Working with Charmed Kubernetes from within a pod

Setup

After installing Juju and Charmed Kubernetes (together with applying setup for the latter ), now we can look into how to launch Spark jobs from within a pod in Charmed Kubernetes.

First, we create a pod using Canonical’s Charmed Apache Spark container image.

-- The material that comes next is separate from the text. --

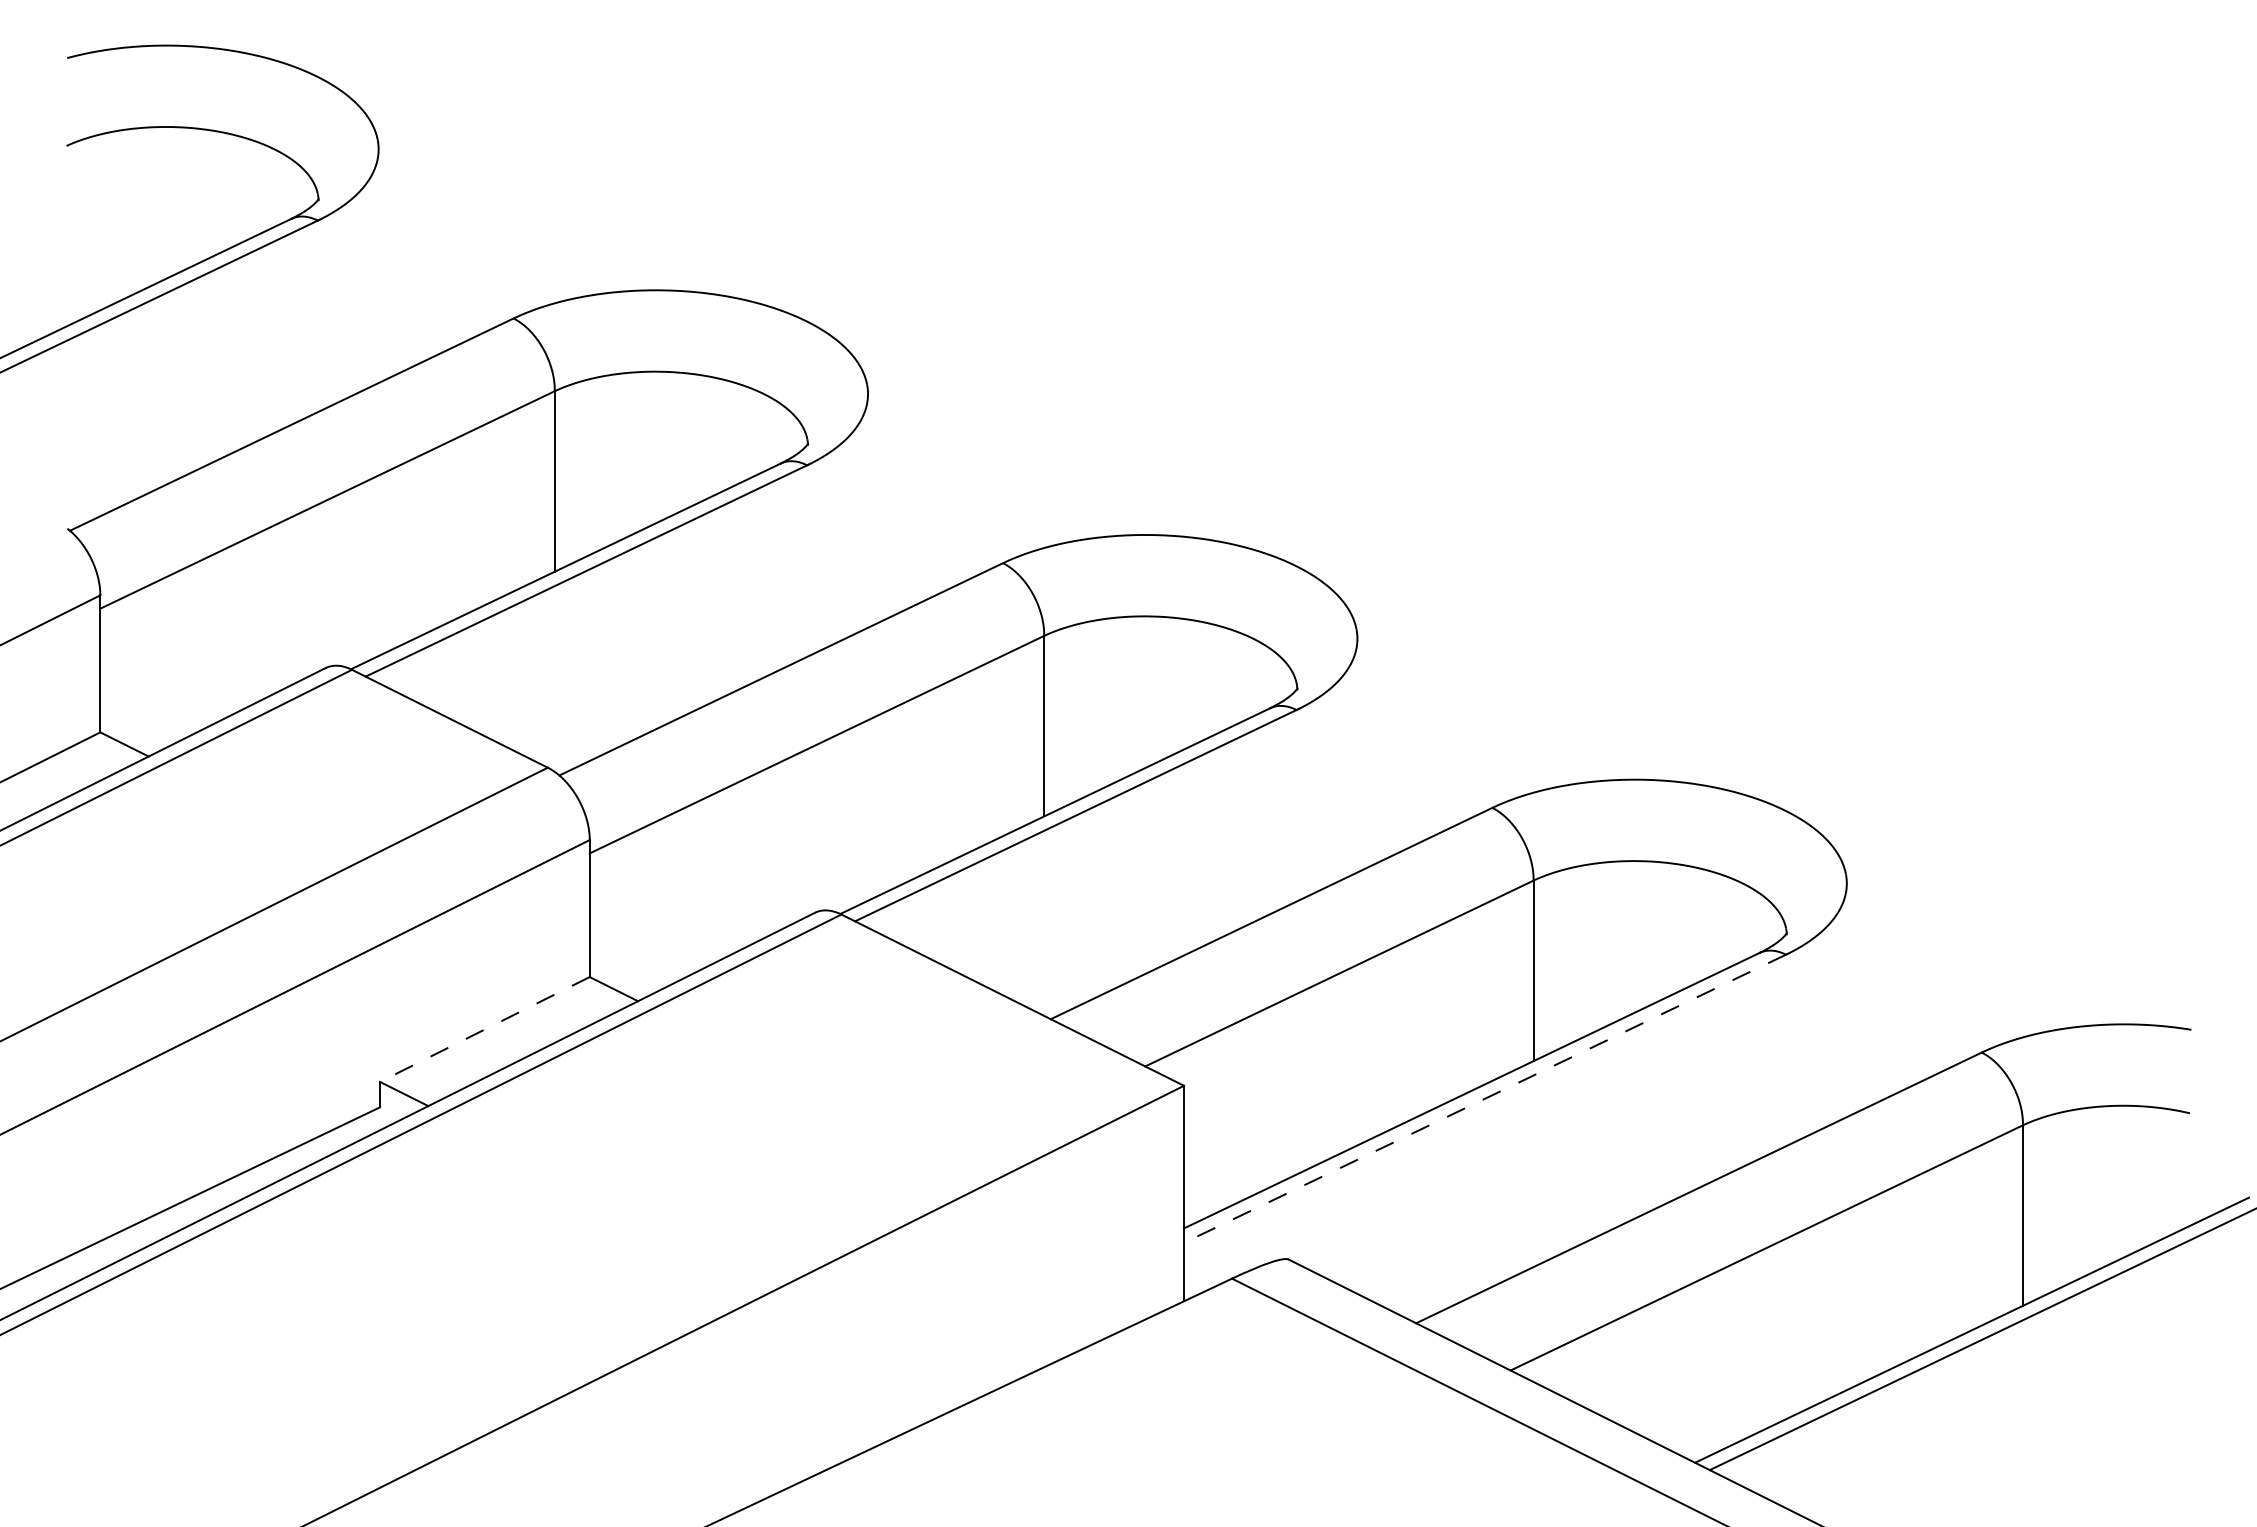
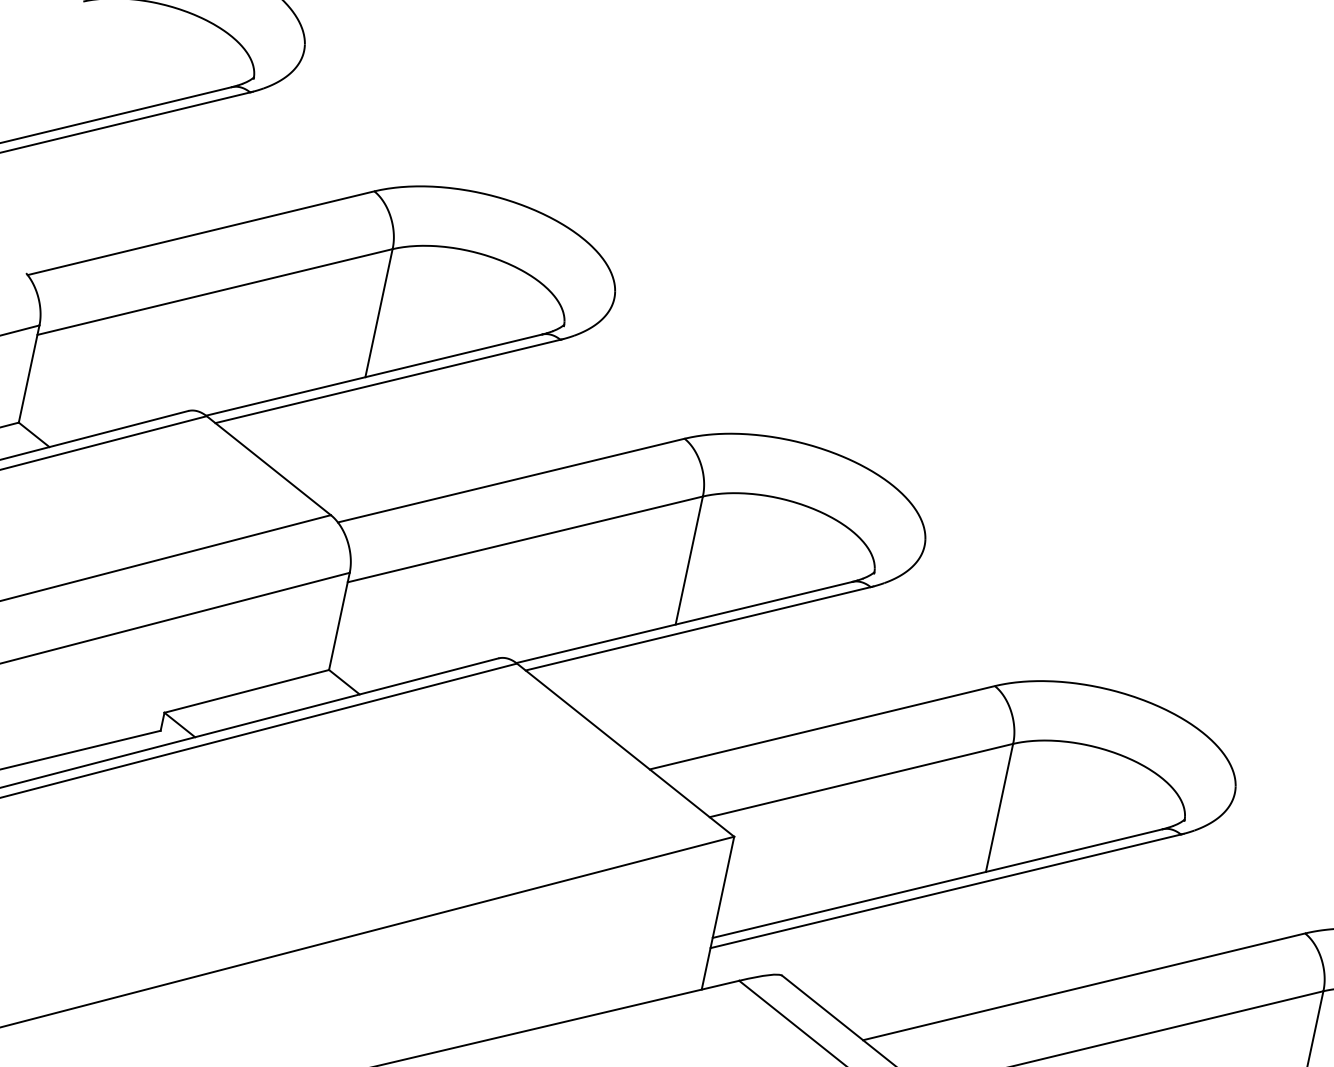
line: (484, 1029) -> (246, 691), dashed -> solid
line: (1485, 1098) -> (946, 891), dashed -> solid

Edit the pod manifest file (we’ll refer to it as shell-demo.yaml) by adding the following content:

apiVersion: v1
kind: Pod
metadata:
  name: shell-demo
  namespace: default
spec:
  containers:
  - name: spark-client
    image: ghcr.io/canonical/charmed-spark:3.4-22.04_stable
    command: ["/bin/pebble", "run", "--hold"]
  serviceAccountName: spark
  hostNetwork: true
  dnsPolicy: Default

The pod can be created with the following command:

kubectl apply -f shell-demo.yaml

We can log into the pod as below:

$ kubectl exec --stdin --tty shell-demo -- /bin/bash 

Now let’s create the Kubernetes configuration on the pod, with contents from the original server’s .kube/config:

$ mkdir ~/.kube
$ cat > ~/.kube/config << EOF
<KUBECONFIG_CONTENTS_FROM_CHARMED_KUBERNETES>
EOF

Then we need to set up a service account for Spark job submission. Let’s create a user called spark in default namespace:

$ python3 -m spark8t.cli.service_account_registry create --username spark

Spark Job Submission To Kubernetes Cluster

There is a script called spark-submit packaged within the Charmed Apache Spark container image for Spark job submission. We can use the Spark Pi job example again, such as:

$ python3 -m spak8t.cli.spark_submit --username spark --class org.apache.spark.examples.SparkPi local:///opt/spark/examples/jars/spark-examples_2.12-3.3.2.jar 100

Or using the snap command (referring practically to the same thing):

$ spark-client.spark-submit --username spark --class org.apache.spark.examples.SparkPi local:///opt/spark/examples/jars/spark-examples_2.12-3.3.2.jar 100

Spark Shell

To invoke the Apache Spark shell, you can run the following command within the pod:

$ python3 -m spark8t.cli.spark_shell --username spark

Or

$ spark-client.spark-shell --username spark

PySpark Shell

To launch a pyspark shell, run the following command within the pod:

$ python3 -m spark8t.cli.pyspark --username spark

Or

$ spark-client.pyspark --username spark